Unfortunately there is a shortage of housing of any type at the college. It’s not that we think that there is any kind of problem with the way people live on Tanna, I just mean that by Tanna standards accommodation is on the slim side.
The principal is living in a classroom after the roof of his house blew out. His house was then used as a kitchen until it burnt down. The student accommodation is basic compared to what the South Islands Presbytery would like it to be.
There are plans in place to develop many aspects of the college including staff housing, student accommodation, a kitchen, preschool, etc. The Presbyterian Church of Australia has already partnered with the Presbyterian Church of Vanuatu to build a classroom building containing two classrooms and a library between them.
When we decided to partner with the Presbyterian Church of Vanuatu by teaching at the college, we thought that given the existing shortage of housing and because we didn’t want to steer time, energy, and funds away from other priorities, we decided that the best way to house our family was to build a basic house.

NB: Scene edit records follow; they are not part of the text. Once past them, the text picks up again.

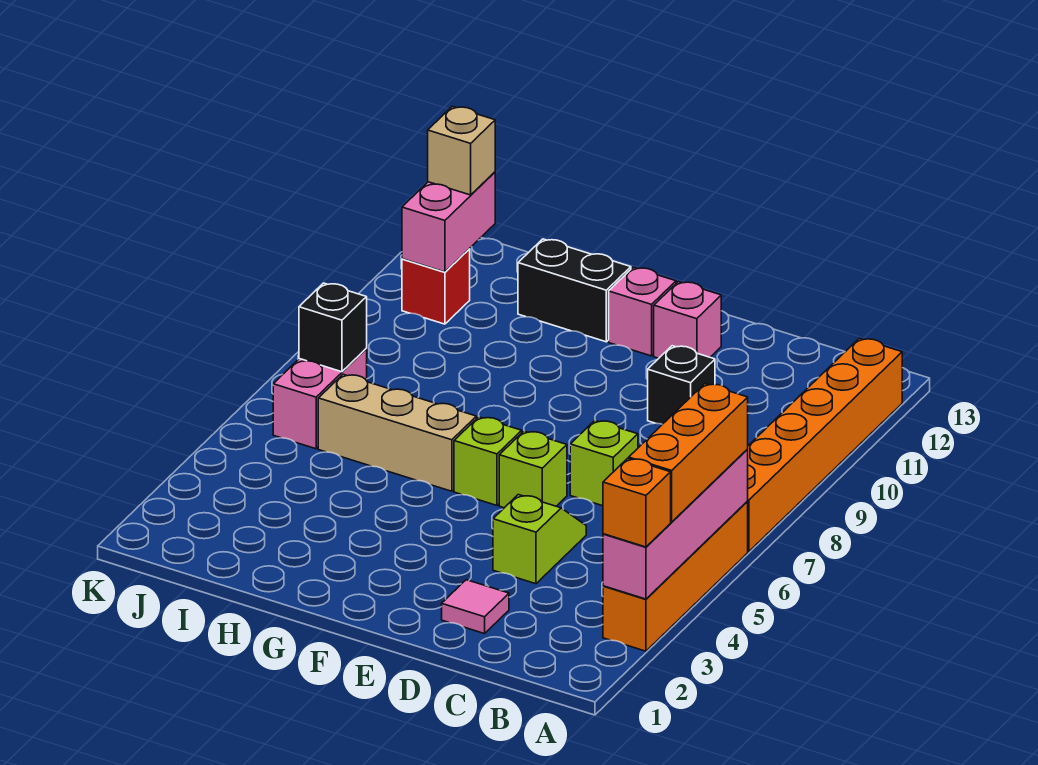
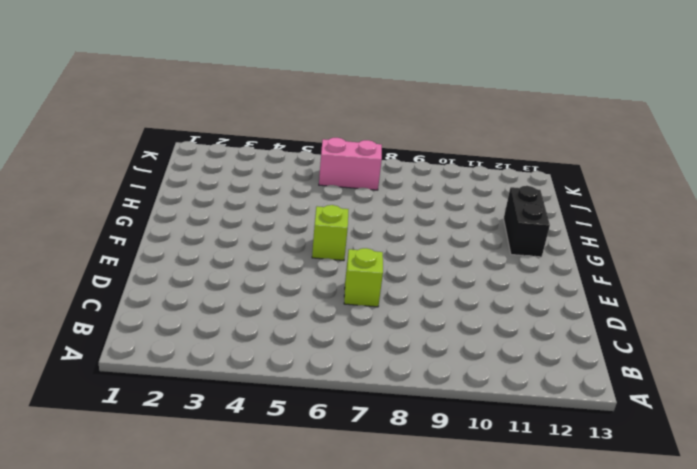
none -> orange brick A3:A6 level 1
none -> orange brick A7:A12 level 1
none -> pink tile D2 level 1

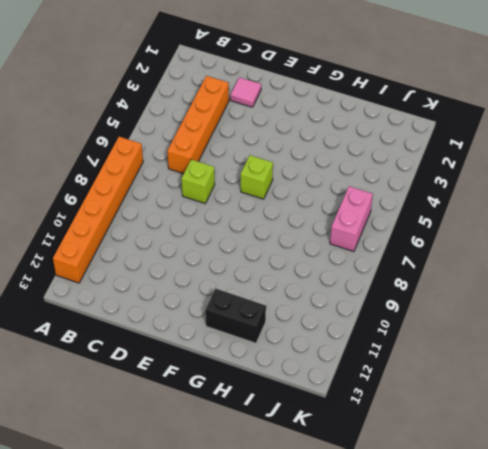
orange brick C3:C6 level 1 -> orange brick A3:A6 level 1
none -> lime slope D4:D5 level 1 top 4
none -> black brick D10 level 1
none -> lime brick E6 level 1

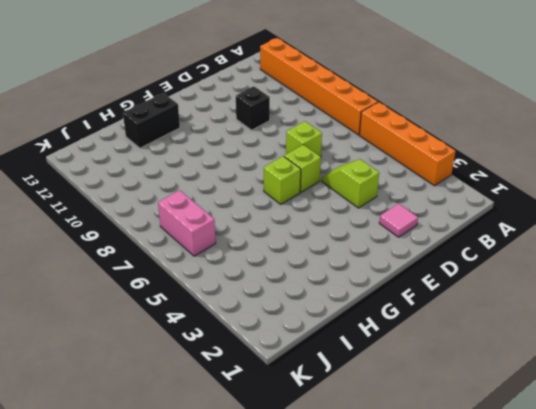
none -> pink brick E12 level 1
none -> pink brick F12 level 1
none -> tan brick G6:I6 level 1

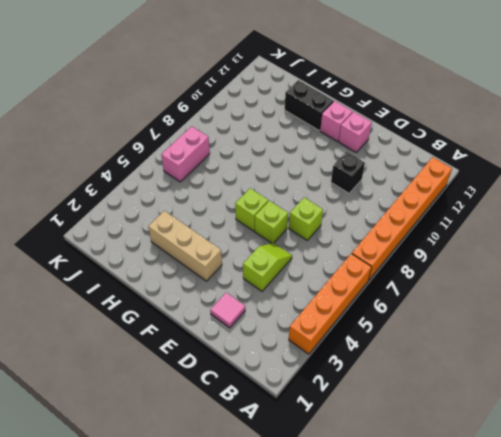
tan brick F3:H3 level 1 -> tan brick G6:I6 level 1
none -> red brick J11 level 1
none -> pink brick A3:A6 level 2
none -> black brick J7 level 2

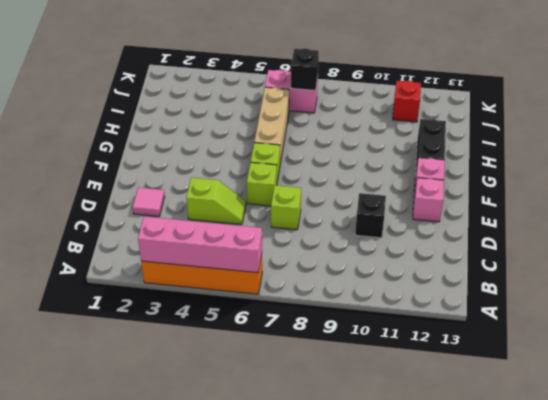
none -> orange brick A7:A12 level 1
none -> pink brick J11:J12 level 2
none -> orange brick A3 level 3

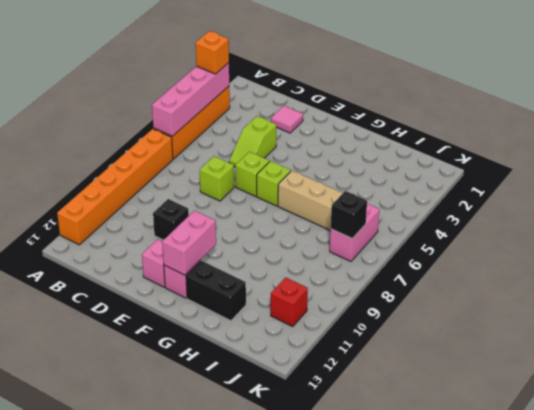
pink brick F11:F12 level 2 -> pink brick J11:J12 level 2
none -> orange brick A4:A6 level 3
none -> tan brick J12 level 3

We scribbled a floor plan based on existing buildings on Tanna and then our friend Joy turned it into a more thorough plan; we found funding for the project from Australia; we found a local builder on Tanna to act as foreman; and the project was off the ground.
The house is built on College grounds and once we leave it will continue to be used as staff housing with the priority given to a foreign lecturer. In this way we are contributing to developing the infrastructure of the college while creating accommodation for ourselves.
Recently the college has been given money from someone in the USA to build a house for the principal. While a little more might be needed, it is a very good start. If you are interested in partnering with the college in growing its infrastructure, perhaps you should contact us. Maybe I will post more about this at another time.
We are not going to Tanna to build physical buildings. We are going to build the Kingdom of God through teaching God’s word and teaching others to teach it, but sometimes some basic physical things can assist in that.
The Design of Our House
There are roughly two types of housing in rural Vanuatu. The most common of these is what might be called a ‘local style’ house. It would have woven bamboo walls and a thatch roof. On Tanna, unlike much of the rest of Vanuatu, the roof is usually thatched from coconut leaves (fronds?).
The other type of housing, which I would also argue is ‘local style’ as it has its own particular local architectural features, has rendered concrete walls and an iron roof. That is the style that we are having built. It is considerably more expensive, probably hotter, but more permanent and usually better at withstanding a cyclone. The concrete blocks are made from local sand and coral, and timber is milled on site, but things like iron for the roof and cement powder have to be bought at a hardware.
Our house is very simple and is basically a shelter divided into rooms. Our bathroom and kitchen will be separate shelters since we think they attract rats and we don’t like rats! So the house has no plumbing and at this point no electricity.
The house has a large central room, that could end up being used for home schooling, and a small study for Tom to work. We have a verandah both sides as we expect to live on the verandahs most of the time. We plan to build in one end of one of these verandahs as a guest room at some stage.
Where is the Project up to Now?
In short, it is roughly on budget but very behind schedule. We were hoping to move down to Tanna in February, but at this point in time there is no roof. Why is it behind schedule? Well, a few reasons…
Firstly, the initial stages are just slow, gathering materials and making all the concrete blocks in a mould. This work was given out to each of the local churches and then the completed blocks were transported to the site.
Secondly, our local foreman found it hard to get transport to the building site. Fortunately someone else has taken over.
Thirdly, getting materials from Port Vila (the capital) to Tanna has been very slow and difficult. This is due to problems at both the hardware and the ship. The latest hitch was that the boat was full and so our order missed out. It then turned out that it was that boat’s last trip south, so we need to find another ship. It is good to be here in Port Vila and able to sort things out from this end.
Having said that things are going slowly, we should say that we feel blessed that the work is going forward and that many people are putting themselves out so that we can go to Tanna.
We have not yet figured out what will happen when it is time for teaching to begin at the college and the house isn’t finished. At the moment we are just taking things as they come.